PUBLISHED 1 AUG 2016
AN abundance of top hats strewn across a forest floor serves as the opening sequence of THE PRESTIGE, followed by the disembodied voice of Alfred Borden (Christian Bale). There is nobody onscreen. The implication is that Borden is speaking to the film audience when he asks: “Are you watching closely?” In an equally vague and mysterious opening, THE ILLUSIONIST finds its central character Eisenheim (Edward Norton) slouched on a chair on a stage facing a crowded auditorium in Vienna. His eyes glisten as he stares out at the silent onlookers, who are watching him with a sense of awe and anticipation. In a matter of seconds, both THE PRESTIGE and THE ILLUSIONIST create a sense of confusion and uncertainty. The two films are shrouded in mystery as they begin with sequences that, at first glance, appear without context until the rest of the film unfolds. In true magician form, they never reveal their secrets.

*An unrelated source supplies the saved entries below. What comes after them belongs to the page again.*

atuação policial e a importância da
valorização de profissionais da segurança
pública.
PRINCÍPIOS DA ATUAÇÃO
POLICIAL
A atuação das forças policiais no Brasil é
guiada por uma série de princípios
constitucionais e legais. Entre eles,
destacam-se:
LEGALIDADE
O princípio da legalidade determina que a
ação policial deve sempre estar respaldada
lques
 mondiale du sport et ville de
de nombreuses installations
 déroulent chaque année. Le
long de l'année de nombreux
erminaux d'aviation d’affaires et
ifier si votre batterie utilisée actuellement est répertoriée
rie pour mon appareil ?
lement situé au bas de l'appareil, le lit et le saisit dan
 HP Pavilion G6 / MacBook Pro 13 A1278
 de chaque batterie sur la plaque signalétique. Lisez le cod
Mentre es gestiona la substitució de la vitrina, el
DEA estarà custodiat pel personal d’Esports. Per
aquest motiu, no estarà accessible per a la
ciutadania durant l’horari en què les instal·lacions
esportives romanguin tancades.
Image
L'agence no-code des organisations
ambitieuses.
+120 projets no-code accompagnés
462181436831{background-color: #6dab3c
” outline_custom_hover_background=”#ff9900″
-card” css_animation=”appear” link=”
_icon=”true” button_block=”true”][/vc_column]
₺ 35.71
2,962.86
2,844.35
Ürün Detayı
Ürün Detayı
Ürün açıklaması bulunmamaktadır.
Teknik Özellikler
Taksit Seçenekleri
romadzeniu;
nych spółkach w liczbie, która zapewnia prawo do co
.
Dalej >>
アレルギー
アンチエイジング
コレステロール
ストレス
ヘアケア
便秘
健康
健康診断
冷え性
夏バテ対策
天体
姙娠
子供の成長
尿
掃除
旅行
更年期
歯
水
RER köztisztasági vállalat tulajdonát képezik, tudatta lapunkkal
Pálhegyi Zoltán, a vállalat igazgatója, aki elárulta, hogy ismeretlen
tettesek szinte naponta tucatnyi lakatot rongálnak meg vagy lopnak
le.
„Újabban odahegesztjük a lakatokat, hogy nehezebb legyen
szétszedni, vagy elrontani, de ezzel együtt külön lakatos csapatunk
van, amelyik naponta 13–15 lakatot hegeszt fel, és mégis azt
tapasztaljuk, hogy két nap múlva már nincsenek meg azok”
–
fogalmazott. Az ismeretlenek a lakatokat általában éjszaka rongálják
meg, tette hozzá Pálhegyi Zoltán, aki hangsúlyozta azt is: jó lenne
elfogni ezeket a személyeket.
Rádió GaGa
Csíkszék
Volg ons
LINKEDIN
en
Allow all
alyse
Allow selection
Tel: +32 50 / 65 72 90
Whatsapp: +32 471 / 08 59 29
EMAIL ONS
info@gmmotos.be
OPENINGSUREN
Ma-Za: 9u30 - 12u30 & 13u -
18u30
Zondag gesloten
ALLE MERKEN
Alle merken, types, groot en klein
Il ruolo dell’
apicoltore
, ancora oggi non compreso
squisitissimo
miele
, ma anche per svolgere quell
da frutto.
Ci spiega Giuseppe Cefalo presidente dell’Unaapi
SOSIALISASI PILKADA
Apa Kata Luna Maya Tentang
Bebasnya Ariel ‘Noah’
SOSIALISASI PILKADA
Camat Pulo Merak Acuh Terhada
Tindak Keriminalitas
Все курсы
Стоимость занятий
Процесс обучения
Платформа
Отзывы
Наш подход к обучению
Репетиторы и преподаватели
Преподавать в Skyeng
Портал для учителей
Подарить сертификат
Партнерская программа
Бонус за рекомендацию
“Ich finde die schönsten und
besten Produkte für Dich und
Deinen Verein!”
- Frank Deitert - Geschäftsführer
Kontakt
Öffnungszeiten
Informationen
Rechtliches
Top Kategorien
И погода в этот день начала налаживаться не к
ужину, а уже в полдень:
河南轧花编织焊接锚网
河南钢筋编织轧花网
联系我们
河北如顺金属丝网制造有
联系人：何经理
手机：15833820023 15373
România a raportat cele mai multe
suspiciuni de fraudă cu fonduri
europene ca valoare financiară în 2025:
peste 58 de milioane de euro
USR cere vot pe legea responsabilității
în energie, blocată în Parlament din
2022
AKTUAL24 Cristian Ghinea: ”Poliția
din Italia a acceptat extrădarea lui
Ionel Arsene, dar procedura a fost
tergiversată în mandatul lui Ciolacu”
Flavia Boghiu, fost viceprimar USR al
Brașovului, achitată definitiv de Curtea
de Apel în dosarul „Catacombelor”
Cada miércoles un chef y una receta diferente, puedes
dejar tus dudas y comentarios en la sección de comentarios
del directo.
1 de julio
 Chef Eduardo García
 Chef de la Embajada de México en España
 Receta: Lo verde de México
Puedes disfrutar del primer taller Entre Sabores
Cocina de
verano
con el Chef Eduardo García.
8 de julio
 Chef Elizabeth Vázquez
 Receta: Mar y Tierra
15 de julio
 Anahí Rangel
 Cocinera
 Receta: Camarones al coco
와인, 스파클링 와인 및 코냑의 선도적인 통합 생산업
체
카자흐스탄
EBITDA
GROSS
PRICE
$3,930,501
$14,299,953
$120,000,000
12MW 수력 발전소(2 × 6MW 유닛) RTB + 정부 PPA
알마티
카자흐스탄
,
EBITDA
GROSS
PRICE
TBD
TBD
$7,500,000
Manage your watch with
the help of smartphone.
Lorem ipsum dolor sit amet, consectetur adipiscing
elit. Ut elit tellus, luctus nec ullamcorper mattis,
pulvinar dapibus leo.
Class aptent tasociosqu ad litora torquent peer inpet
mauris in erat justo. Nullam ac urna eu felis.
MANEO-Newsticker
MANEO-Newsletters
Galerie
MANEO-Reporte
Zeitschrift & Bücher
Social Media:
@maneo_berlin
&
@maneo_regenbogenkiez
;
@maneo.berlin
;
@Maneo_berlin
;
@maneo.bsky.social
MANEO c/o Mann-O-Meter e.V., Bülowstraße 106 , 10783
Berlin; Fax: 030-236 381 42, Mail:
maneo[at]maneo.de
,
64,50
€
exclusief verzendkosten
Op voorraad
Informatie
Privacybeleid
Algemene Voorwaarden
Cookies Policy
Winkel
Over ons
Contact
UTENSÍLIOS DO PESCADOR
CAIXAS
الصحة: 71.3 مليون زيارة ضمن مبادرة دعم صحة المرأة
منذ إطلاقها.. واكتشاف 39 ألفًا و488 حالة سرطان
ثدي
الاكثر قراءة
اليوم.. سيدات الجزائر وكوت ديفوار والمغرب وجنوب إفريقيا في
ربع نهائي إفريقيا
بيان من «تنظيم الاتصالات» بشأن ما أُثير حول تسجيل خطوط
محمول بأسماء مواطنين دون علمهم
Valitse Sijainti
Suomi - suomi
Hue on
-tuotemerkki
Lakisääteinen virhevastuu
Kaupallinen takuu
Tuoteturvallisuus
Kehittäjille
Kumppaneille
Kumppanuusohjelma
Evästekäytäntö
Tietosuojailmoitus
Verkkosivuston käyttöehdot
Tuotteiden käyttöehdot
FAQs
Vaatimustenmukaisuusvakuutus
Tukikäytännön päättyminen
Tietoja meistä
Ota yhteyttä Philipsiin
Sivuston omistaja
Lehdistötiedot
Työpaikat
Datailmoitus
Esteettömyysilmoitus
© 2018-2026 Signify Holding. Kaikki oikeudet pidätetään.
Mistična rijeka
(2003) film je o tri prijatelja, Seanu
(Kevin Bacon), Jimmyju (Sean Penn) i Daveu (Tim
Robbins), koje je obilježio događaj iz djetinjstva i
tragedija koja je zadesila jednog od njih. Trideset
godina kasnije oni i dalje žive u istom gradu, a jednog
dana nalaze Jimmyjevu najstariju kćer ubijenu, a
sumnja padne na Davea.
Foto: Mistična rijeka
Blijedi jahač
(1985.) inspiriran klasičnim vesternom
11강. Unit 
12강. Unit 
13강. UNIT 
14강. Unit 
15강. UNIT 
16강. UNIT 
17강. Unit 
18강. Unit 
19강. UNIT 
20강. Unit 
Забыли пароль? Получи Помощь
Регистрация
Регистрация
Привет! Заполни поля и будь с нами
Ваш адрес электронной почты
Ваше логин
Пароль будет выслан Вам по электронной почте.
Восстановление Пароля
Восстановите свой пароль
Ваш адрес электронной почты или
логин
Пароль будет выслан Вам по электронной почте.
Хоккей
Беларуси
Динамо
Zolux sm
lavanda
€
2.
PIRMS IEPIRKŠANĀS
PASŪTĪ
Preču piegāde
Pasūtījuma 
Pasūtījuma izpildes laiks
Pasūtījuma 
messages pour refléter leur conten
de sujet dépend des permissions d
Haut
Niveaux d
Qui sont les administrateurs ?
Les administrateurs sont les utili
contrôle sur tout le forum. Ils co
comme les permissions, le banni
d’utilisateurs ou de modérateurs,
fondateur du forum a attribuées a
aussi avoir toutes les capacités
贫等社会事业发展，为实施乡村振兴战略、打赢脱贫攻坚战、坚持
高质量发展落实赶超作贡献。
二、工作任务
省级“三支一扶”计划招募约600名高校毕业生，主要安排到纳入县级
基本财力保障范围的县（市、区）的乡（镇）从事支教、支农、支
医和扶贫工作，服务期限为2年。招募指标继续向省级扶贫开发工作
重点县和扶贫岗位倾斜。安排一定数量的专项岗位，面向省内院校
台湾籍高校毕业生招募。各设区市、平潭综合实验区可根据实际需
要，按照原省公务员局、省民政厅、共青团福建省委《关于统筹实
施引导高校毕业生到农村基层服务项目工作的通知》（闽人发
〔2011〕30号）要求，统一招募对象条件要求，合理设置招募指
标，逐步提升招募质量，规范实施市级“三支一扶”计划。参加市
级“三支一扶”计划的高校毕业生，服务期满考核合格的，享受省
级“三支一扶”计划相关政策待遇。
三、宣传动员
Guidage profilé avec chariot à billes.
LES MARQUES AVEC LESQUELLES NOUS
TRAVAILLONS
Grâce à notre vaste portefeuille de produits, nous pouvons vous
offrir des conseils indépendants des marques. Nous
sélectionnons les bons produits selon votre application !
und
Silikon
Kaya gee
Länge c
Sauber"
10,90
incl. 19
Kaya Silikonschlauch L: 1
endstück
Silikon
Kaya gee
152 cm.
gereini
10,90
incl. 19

THE PRESTIGE aims to surprise and fool the viewer throughout its runtime as it tells the story of a friendship-turned-rivalry between two magicians that ultimately takes a sinister turn. While the deadly game of one-upmanship between Borden and Robert Angier (Hugh Jackman) is the main basis of the film, the way in which their stories unfold is the cleverest trick the film pulls. As each magician attempts to figure out how the other performed a particular feat, so too does the audience. The film invites the viewer to participate with the protagonists as they attempt to decipher each other’s tricks. Nolan creates an interactive experience for us to choose our favourite magician and join them on their respective journey.
While THE ILLUSIONIST also attempts to deceive the viewer with its use of apparent supernatural elements that directly contradict the title of the film, the complex hoodwink is often seen from the perspective of Chief Inspector Uhl (Paul Giamatti), who represents the questioning audience throughout the film. Like us, he follows Eisenheim’s every step in an attempt to figure out exactly how the enigmatic conjurer performs his incredible feats. THE ILLUSIONIST also invites the viewer into the film, thus transcending the notion of spectatorship in a similar way to THE PRESTIGE, encouraging the audience to interact with the film in an effort to unravel the mysteries and surprises that Uhl uncovers.
Both films capture the essence of cinema itself: the close relationship between the audience and the film they are watching. Right up until the final act of each film, we are left questioning each new plot development. In THE PRESTIGE the modulated voiceover of Cutter (Michael Caine) tells us: “Now you’re looking for the secret. But you won’t find it because of course, you’re not really looking”. The allure of being surprised by the outcome is inescapable. Mystery, intrigue and the timeless device of a plot twist are the pretty assistants of both films. As they strive to entertain, they both metaphorically represent the fantastical illusion that cinema creates. Eisenheim encapsulates this as he addresses the crowd: “Everything you’ve seen in my theatre is an illusion, it’s a trick. It’s not real… My intention has only been to entertain”.